McCarthy’s comments on Wall Street on Tuesday were incredibly high stakes given the plunging Peloton share price and waning confidence among investors that the business can succeed in a post-pandemic world.

The letter from the CEO to shareholders arrived on Tuesday disappointing results for the quarter ended March 31 and a grim outlook for the current quarter, which ends June 30 and marks the end of Peloton’s fiscal year. McCarthy was quick to point out areas where Peloton’s former management hadn’t been as successful as he laid the groundwork for his turnaround plan.

At least for now, investors are more focused on the current state of affairs. Peloton shares fell to an all-time low on Tuesday morning, dragging the company’s market valuation to around $ 4 billion. It had been up to $ 50 billion early last year.

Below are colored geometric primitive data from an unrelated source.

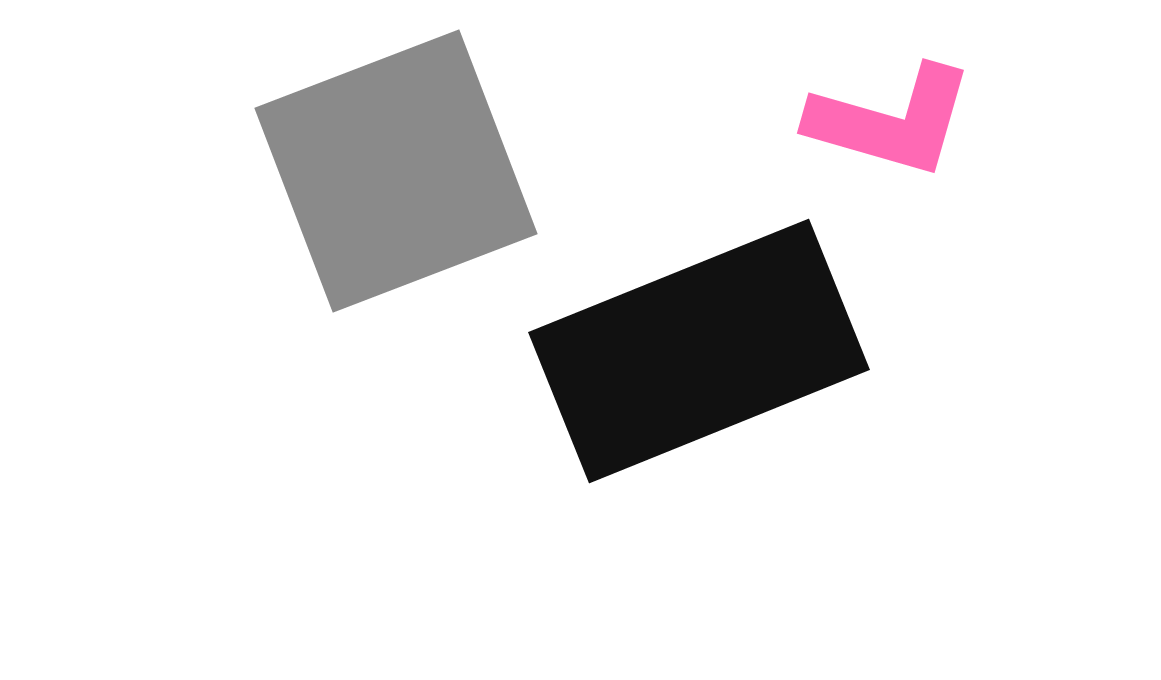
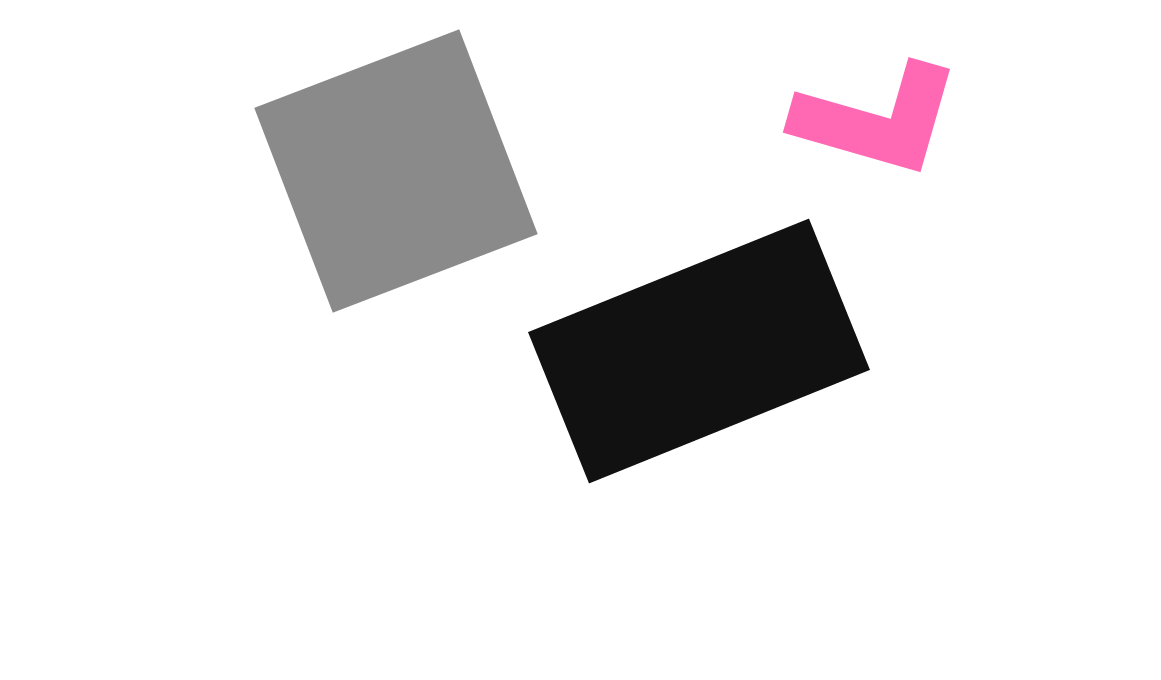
pink L-shape: moved 14 px left, 1 px up
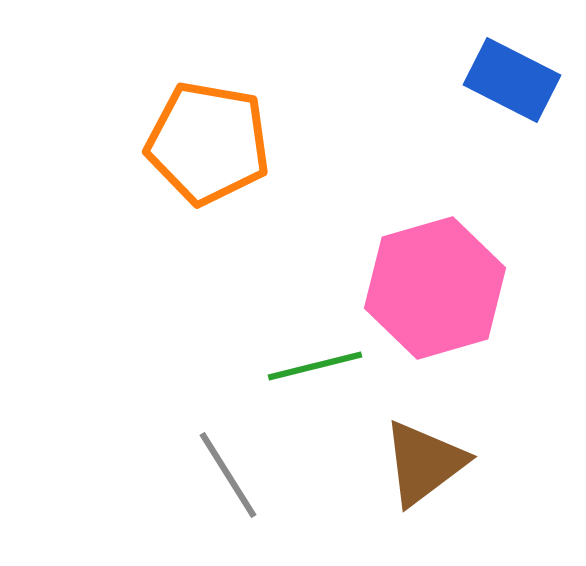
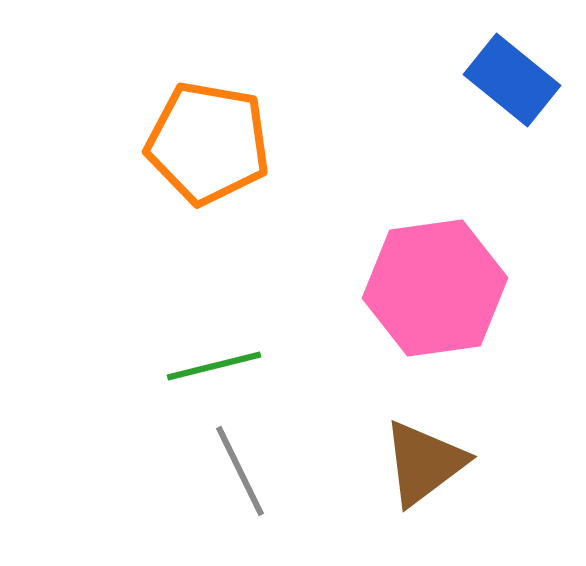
blue rectangle: rotated 12 degrees clockwise
pink hexagon: rotated 8 degrees clockwise
green line: moved 101 px left
gray line: moved 12 px right, 4 px up; rotated 6 degrees clockwise
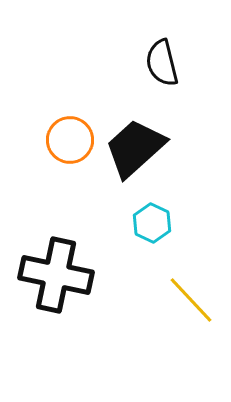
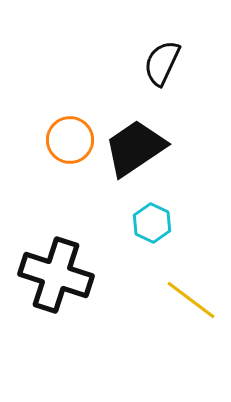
black semicircle: rotated 39 degrees clockwise
black trapezoid: rotated 8 degrees clockwise
black cross: rotated 6 degrees clockwise
yellow line: rotated 10 degrees counterclockwise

However, McCarthy concluded the conference call by telling Wall Street that he was “quite optimistic” about the company’s path, “despite the share price.”

“I don’t mean to sound a bit ‘pollyannaish,’ but I am confident that someday soon we will look back on this call as one of the important turning points in the industry,” he said.

A change of priority

On McCarthy’s checklist are:

  • Entering third party resellers by selling Peloton products through other businesses
  • Growing awareness of the company’s digital app, which can be an option for people who don’t want to engage with a bike or tread
  • Expanding internationally
  • Wider implementation of a pilot test where customers pay a flat rate to rent one of Peloton’s exercise bikes and access its live and on-demand training classes

“We have to be good with hardware, but being good with hardware isn’t nearly enough,” he said on the call. “And that requires a shift in the company’s investment priorities.”

Furthermore, most importantly, it aims to return the company to positive free cash flow in its next fiscal year.

A recent cash infusion from JPMorgan and Goldman Sachs it should allow him to do so, McCarthy said, despite any economic headwinds. According to McCarthy’s letter, Peloton ended its last “small cap” quarter with $ 879 million in cash and unlimited cash equivalents.

However, many investors will likely take a break until they are able to see more signs of progress. Some also fear that Peloton could lose some of its existing subscriber base – which proved loyal during the pandemic – if it changes too much too soon.

UBS analyst Arpine Kocharyan said he expects Peloton’s investors to be more concerned in the short term by the company’s ability to preserve its cash flows and liquidity. Peloton’s strategy under McCarthy is to focus more on the net present value of the subscriber, compared to a previous focus on hardware profits, Kocharyan said in a note to customers.

Other analysts are wondering if McCarthy’s strategy is really that different from former Peloton CEO and co-founder John Foley.

Peloton was successful under Foley, who led the connected fitness equipment manufacturer at the height of the pandemic. But it also faced challenges as consumer demand began to decline, but costs still increased, and Peloton made investments in things, like additional manufacturing centers, that it no longer needed.

“The company continues to hint in its words that it knows it needs to go back,” said Simeon Siegel, analyst at BMO Capital Markets. “Yet they cling to the idea that their growing story is their North Star.”

“If the company just sold its existing inventory and focused on embracing its existing loyalists, there should be a reasonable path to profitability,” he added. “The problem is that history is clouded by the belief that they have the right to grow as fast and as much as they want.”

McCarthy reiterated Tuesday that Peloton’s goal is to one day have 100 million members, a goal that Foley was unveiled in 2020.

“I know of digital apps that already have more than 100 million fitness-focused people. And I can’t think for life because, given our success at the top of the category, we might not be one of those digital apps,” he said. .

Peloton had 7 million subscribers as of March 31st.